▶ [Description of the task]: Copy word for word the lines of the listing from its start through the line containing "Identify the document", both ends included, and leave the pictures out of your answer.

— Start —

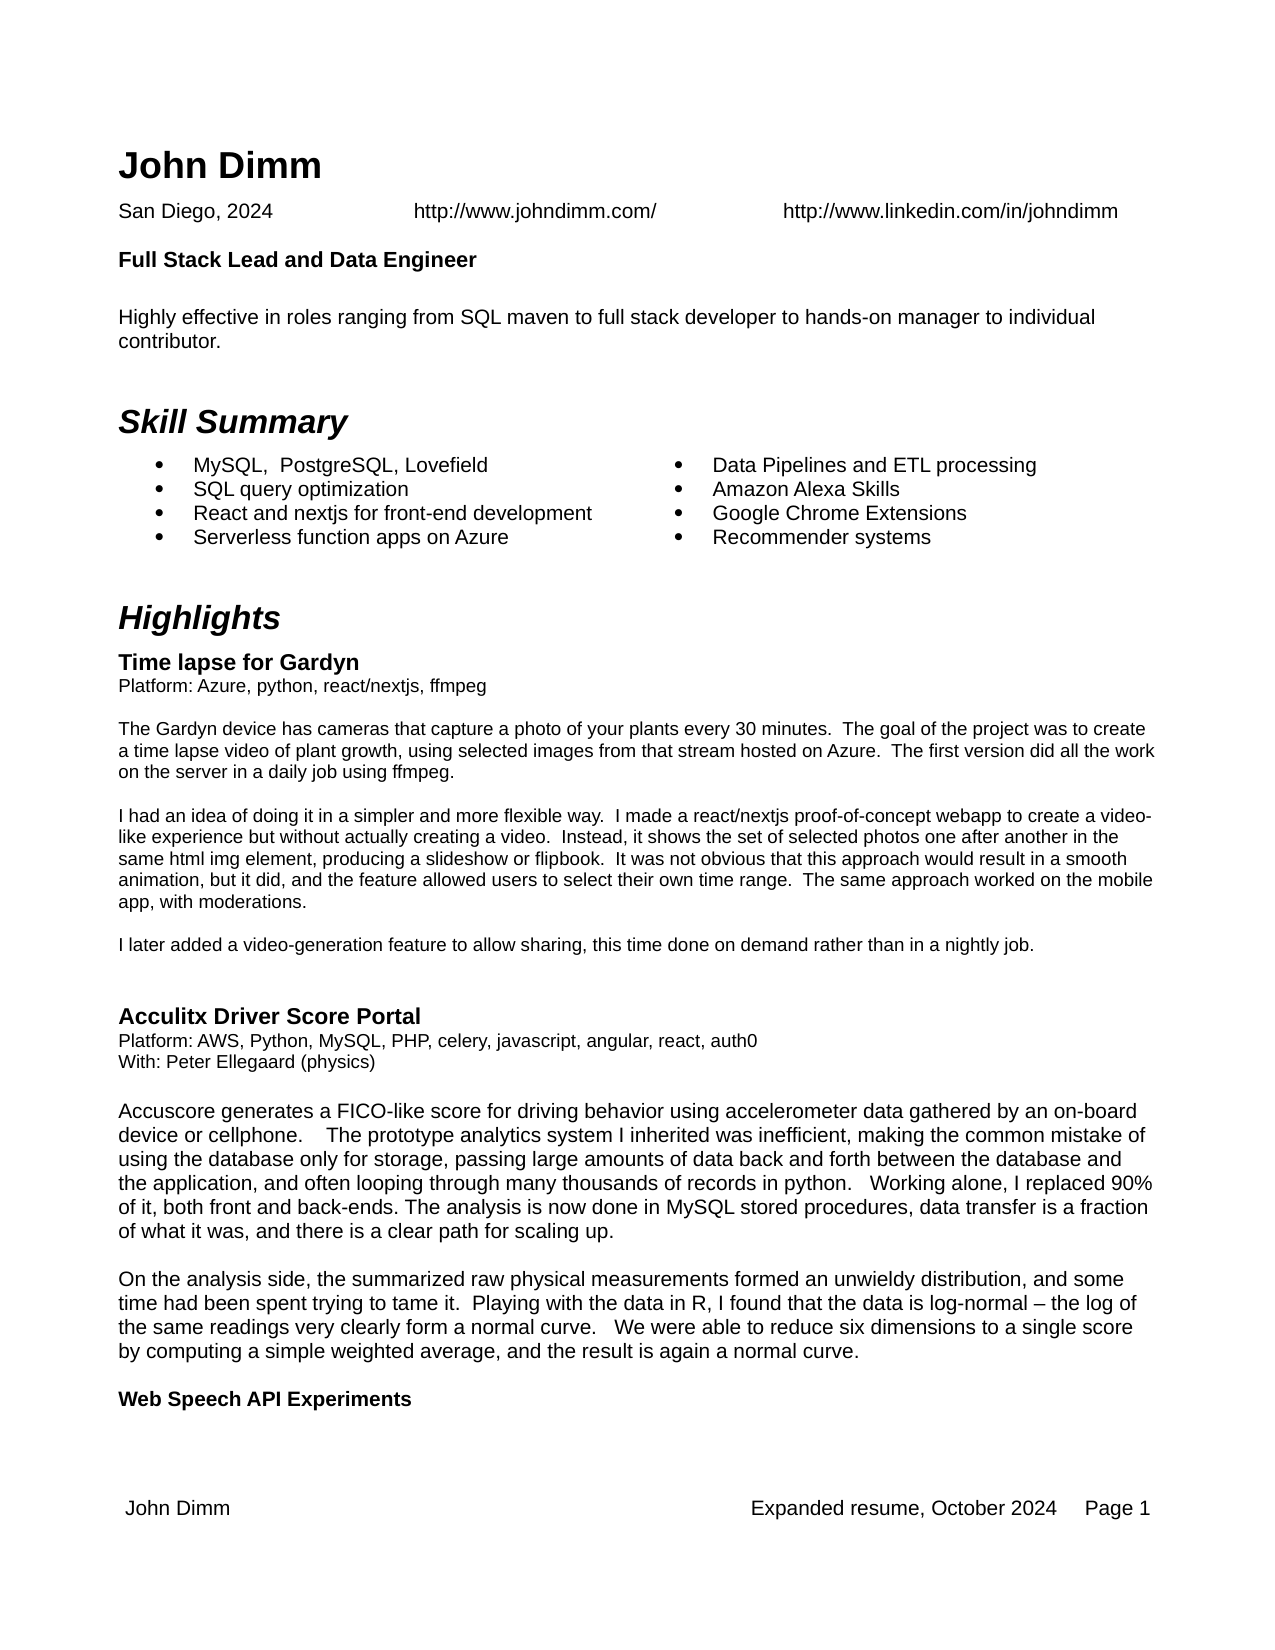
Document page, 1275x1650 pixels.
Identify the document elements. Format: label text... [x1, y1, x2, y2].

text Time lapse for Gardyn [118, 649, 1157, 675]
list Data Pipelines and ETL processing [675, 453, 1157, 477]
text I had an idea of doing it in a simpler and more flexible way. I made a react/nextjs proof-of-concept webapp to create a video-like experience but without actually creating a video. Instead, it shows the set of selected photos one after another in the same html img element, producing a slideshow or flipbook. It was not obvious that this approach would result in a smooth animation, but it did, and the feature allowed users to select their own time range. The same approach worked on the mobile app, with moderations. [118, 804, 1157, 912]
list San Diego, 2024 http://www.johndimm.com/ http://www.linkedin.com/in/johndimm [118, 199, 1157, 223]
text On the analysis side, the summarized raw physical measurements formed an unwieldy distribution, and some time had been spent trying to tame it. Playing with the data in R, I found that the data is log-normal – the log of the same readings very clearly form a normal curve. We were able to reduce six dimensions to a single score by computing a simple weighted average, and the result is again a normal curve. [118, 1267, 1157, 1363]
subtitle John Dimm [118, 143, 1157, 186]
text With: Peter Ellegaard (physics) [118, 1051, 1157, 1073]
text The Gardyn device has cameras that capture a photo of your plants every 30 minutes. The goal of the project was to create a time lapse video of plant growth, using selected images from that stream hosted on Azure. The first version did all the work on the server in a daily job using ffmpeg. [118, 718, 1157, 783]
list Full Stack Lead and Data Engineer [118, 247, 1157, 272]
list SQL query optimization [156, 477, 637, 501]
text Accuscore generates a FICO-like score for driving behavior using accelerometer data gathered by an on-board device or cellphone. The prototype analytics system I inherited was inefficient, making the common mistake of using the database only for storage, passing large amounts of data back and forth between the database and the application, and often looping through many thousands of records in python. Working alone, I replaced 90% of it, both front and back-ends. The analysis is now done in MySQL stored procedures, data transfer is a fraction of what it was, and there is a clear path for scaling up. [118, 1099, 1157, 1243]
subtitle Highlights [118, 598, 1157, 636]
list React and nextjs for front-end development [156, 501, 637, 525]
text Platform: Azure, python, react/nextjs, ffmpeg [118, 675, 1157, 697]
list MySQL, PostgreSQL, Lovefield [156, 453, 637, 477]
list Amazon Alexa Skills [675, 477, 1157, 501]
subtitle Skill Summary [118, 402, 1157, 440]
text Highly effective in roles ranging from SQL maven to full stack developer to hands-on manager to individual contributor. [118, 305, 1157, 353]
text Platform: AWS, Python, MySQL, PHP, celery, javascript, angular, react, auth0 [118, 1030, 1157, 1051]
list Google Chrome Extensions [675, 501, 1157, 525]
text Web Speech API Experiments [118, 1387, 1157, 1411]
text I later added a video-generation feature to allow sharing, this time done on demand rather than in a nightly job. [118, 934, 1157, 955]
list Serverless function apps on Azure [156, 525, 637, 549]
text Acculitx Driver Score Portal [118, 1003, 1157, 1030]
list Recommender systems [675, 525, 1157, 549]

— End —

▶ [Answer to this exercise]:
Document page, 1275x1650 pixels.
Identify the document elements. Format: label text... [x1, y1, x2, y2].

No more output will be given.